Wpis z mikrobloga

#wielkawojnafabularnie

Marszałek Jean-WyPierre Dalae

Od samego poranka w forcie panowało niemałe poruszenie. Zgodnie z wystosowaną przez Marszałka Jean-WyPierre’a prośbą, szeregi armii miały zostać zasilone. Dalae polecił Charliemu nadzorować i zanotować w Ekselu (który służył od jakiegoś czasu jako notes do wpisów wszelakich) ilość otrzymanego wsparcia. Adiutant przywitał Marszałka kilkanaście minut po godzinie piętnastej i wręczył przełożonemu wypełniony Eksel. Jean-WyPierre musiał przeczytać najnowszy wpis kilka razy, by upewnić się, że nie został wprowadzony w błąd przez własne oczy.

- To wszystko? Liczyłeś dobrze?

- Oui, Mon Maréchal. Wszystko.

- Oni naprawdę wysłali nam więcej płótna i farb, niż żołnierzy?!

- Nie no, aż tak źle chyba nie ma. Ale…

- Wiem, że nie. Niemniej jednak nie podoba mi się to – Sztab Generalny ewidentnie nie traktuje nas poważnie!

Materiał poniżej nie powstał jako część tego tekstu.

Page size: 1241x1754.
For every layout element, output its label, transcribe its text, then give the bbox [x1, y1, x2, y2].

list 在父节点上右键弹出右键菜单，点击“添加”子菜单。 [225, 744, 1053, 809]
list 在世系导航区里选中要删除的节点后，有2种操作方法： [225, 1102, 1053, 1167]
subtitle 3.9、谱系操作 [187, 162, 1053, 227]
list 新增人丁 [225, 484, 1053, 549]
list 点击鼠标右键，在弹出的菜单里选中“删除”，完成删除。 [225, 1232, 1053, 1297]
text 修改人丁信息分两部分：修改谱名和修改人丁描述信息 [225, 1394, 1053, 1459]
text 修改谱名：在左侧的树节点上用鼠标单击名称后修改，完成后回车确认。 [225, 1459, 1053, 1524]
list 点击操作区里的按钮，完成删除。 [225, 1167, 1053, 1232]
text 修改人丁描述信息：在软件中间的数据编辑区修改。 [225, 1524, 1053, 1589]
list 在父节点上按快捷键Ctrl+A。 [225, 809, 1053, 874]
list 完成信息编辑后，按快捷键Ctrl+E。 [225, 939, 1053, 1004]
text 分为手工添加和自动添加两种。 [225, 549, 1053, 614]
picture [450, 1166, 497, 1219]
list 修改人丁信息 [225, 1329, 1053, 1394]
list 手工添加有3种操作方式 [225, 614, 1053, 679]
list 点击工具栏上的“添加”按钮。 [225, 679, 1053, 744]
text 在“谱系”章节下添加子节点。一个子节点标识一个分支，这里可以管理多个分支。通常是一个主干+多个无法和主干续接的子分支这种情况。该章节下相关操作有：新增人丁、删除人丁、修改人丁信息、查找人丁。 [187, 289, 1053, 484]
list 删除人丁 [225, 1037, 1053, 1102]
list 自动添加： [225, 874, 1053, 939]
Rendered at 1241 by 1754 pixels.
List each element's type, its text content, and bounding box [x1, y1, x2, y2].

Od początku wojny przelewamy krew broniąc granicy Francji, a w momencie gdy prosimy o wsparcie dostajemy… ach, szkoda gadać, szkoda strzępić…

- Co pan zamierza teraz zrobić? Niezależnie od ilości posiłków nie można zaprzeczyć temu, że zawsze to jakaś świeża krew. Już dawno nie byliśmy w ofensywie – a ten atak lotnictwa niedawno pokazał, że Trójprzymierze nie jest takie groźne, jakim chciałoby się jawić!

- Oui. Ja już wiem co zrobię. Każ rozstawić na placu głównym sztalugi i zbierz mi wszystkich Bastienów, którzy potrafią jako-tako malować. Nie zmarnuję niczego, co przysłało nam dowództwo, nawet jeżeli zamiast tych farb, wolałbym nowe haubice i rekrutów. A właśnie – muszę zapoznać naszych nowych żołnierzy. Ciekawe jak się nazywają…

- Bastienowie, Mon Maréchal. Pytałem przy wejściu każdego z osobna.

- Trés bien. Merci.

Nowi żołnierze zostali oczywiście pouczeni przez Charliego, aby porzucić swoje dotychczasowe imię na rzecz innego, bardzo popularnego (delikatnie mówiąc) w forcie. Marszałek z niesamowitą werwą spędził najbliższe dni, zyskując w oczach swoich podwładnych – od czasu uhonorowania jakże zaszczytnym tytułem Bastienowie nie mogli poznać swojego dowódcy. W niepamięć odchodziły jego dziwactwa, a przynajmniej przestawały mieć znaczenie, bo oto wszystkie cechy przywódcze zdawały się emanować z dnia na dzień coraz większym blaskiem. Z zaniedbanego i szalonego Generała Jean-WyPierre zmienił się w charyzmatycznego i empatycznego Marszałka. Człowieka mającego plan. Plan, który wielu osobom się podobał, ale miał również swoich przeciwników… Dalae robił jednak wszystko w swojej mocy, by go zrealizować, a każde działanie prowadzące do tego celu tym bardziej dodawało sił Marszałkowi.

Wszyscy wiedzieli, że stary dobry(?) Jean-WyPierre Dalae powrócił, gdy pewnego dnia nakazał ugotowanie zupy w jednym z dział. Co ekscentryczny Marszałek z uzupełnionymi siłami miał oznaczać, dla czającego się po drugiej stronie granicy wroga? Już wkrótce miał to pokazać czas.